▸ **Consigne**
Prolongez le texte fourni sur les ambitions spatiales de l'Union européenne en rédigeant la suite qui vient après sa dernière phrase.

Les pays européens ont récemment manifesté une ambition claire d’exploiter les ressources de l’espace. Toutefois, il ne faut pas se méprendre : l’Union européenne n’a pas pour ambition de se poser sur la lune ou de visiter Mars, mais de renforcer ses capacités de défense et industrielles. Bien que la France n’ait consacré que quelques lignes à cette question dans son programme pour la présidence du Conseil, il est devenu évident que ce sujet est désormais prioritaire dans la quête de souveraineté technologique et numérique de l’UE. 

Récemment, l’espace est non seulement devenu un champ de bataille majeur, mais aussi un horizon économique exploité pas uniquement par les superpuissances du monde, mais aussi par de puissants acteurs privés. A l’aune de cette multiplication d’acteurs tournés vers l’espace, l’Union européenne saura-t-elle se trouver une place dans un paysage international de plus en plus chaotique ? 

 

Des Européens dans l’espace ? Rien de nouveau sous le soleil 

Associer institutions européennes et ambition spatiale dans la même phrase peut sembler contre-intuitif de prime abord. Pourtant, l’espace est une entreprise de coopération européenne depuis plus de quarante ans dont la première collaboration entre les pays de l’UE et l’Agence spatiale européenne (ASE), alors récemment créée, remonte à 1975. Effectivement, l’UE a commencé à investir dans le secteur dès les années 1990, notamment par le lancement de programmes spatiaux européens, ce qui lui a permis de se doter d’outils conjoints pour l’exploration de l’espace et de faciliter la conception et la mise en œuvre d’une stratégie spatiale européenne. Celle-ci s’est ensuite traduite par le programme spatial adopté en 2021, composé d’un budget sans précédent de 14,9 milliards d’euros.

▸ **Données à analyser**
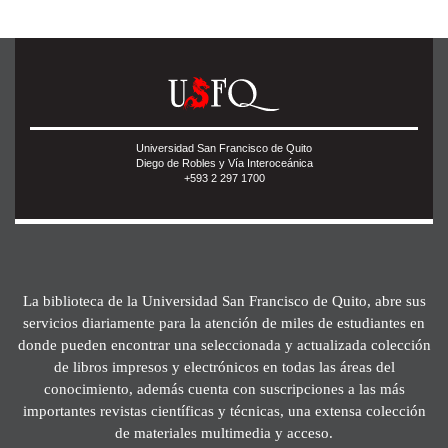
Universidad San Francisco de Quito
Diego de Robles y Vía Interoceánica
+593 2 297 1700
La biblioteca de la Universidad San Francisco de Quito, abre sus
servicios diariamente para la atención de miles de estudiantes en
donde pueden encontrar una seleccionada y actualizada colección
de libros impresos y electrónicos en todas las áreas del
conocimiento, además cuenta con suscripciones a las más
importantes revistas científicas y técnicas, una extensa colección
de materiales multimedia y acceso.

▸ **Résultat**
Aujourd’hui, l’UE qui est portée par les investissements économiques majeurs de ses États membres, se projette vers un rôle de premier plan dans la gouvernance internationale de l’espace. Plus particulièrement, la France est l’un des leaders de l’espace et la troisième puissance en termes d’investissements dans ce secteur, juste derrière les États-Unis et la Chine (2020). A cet égard, le président Macron a exposé à plusieurs reprises  sa vision d’une stratégie spatiale française et européenne et le rôle crucial que jouerait la maîtrise de l’espace dans la reconquête de notre autonomie stratégique et notre souveraineté. 

Tout récemment (15 février 2022), la Commission européenne a publié un “paquet spatial” qui vise à régir le trafic spatial et, surtout, à déployer un système européen de connectivité sécurisée dans l’espace : l’ESSCS, troisième pilier de l’écosystème spatial de l’UE après la navigation par satellite et l’observation de la terre (Galileo et Copernicus respectivement). Cette nouvelle constellation, lorsqu’elle sera lancée à partir de 2025, offrira une connectivité résidentielle et mobile à large bande et un accès à internet sur tout le continent, ainsi qu’en Afrique et dans la région arctique. Grâce à un cryptage amélioré (clés quantiques), ESSCS protégera également mieux l’UE contre les cyberattaques. 

Malgré ces efforts, on peut tout de même se demander comment l’Europe compte répondre aux défis géopolitiques que pose cette ambition spatiale, tout en restant compétitive sur un marché mondial de plus en plus concurrentiel ? À ce jour, ce qui semble lui faire défaut, c’est l’adoption d’une approche conjointe et concertée avec ses États membres, ainsi qu’un partenariat plus approfondi avec les industries spatiales européennes. Effectivement, c’est le prix de cette autonomie.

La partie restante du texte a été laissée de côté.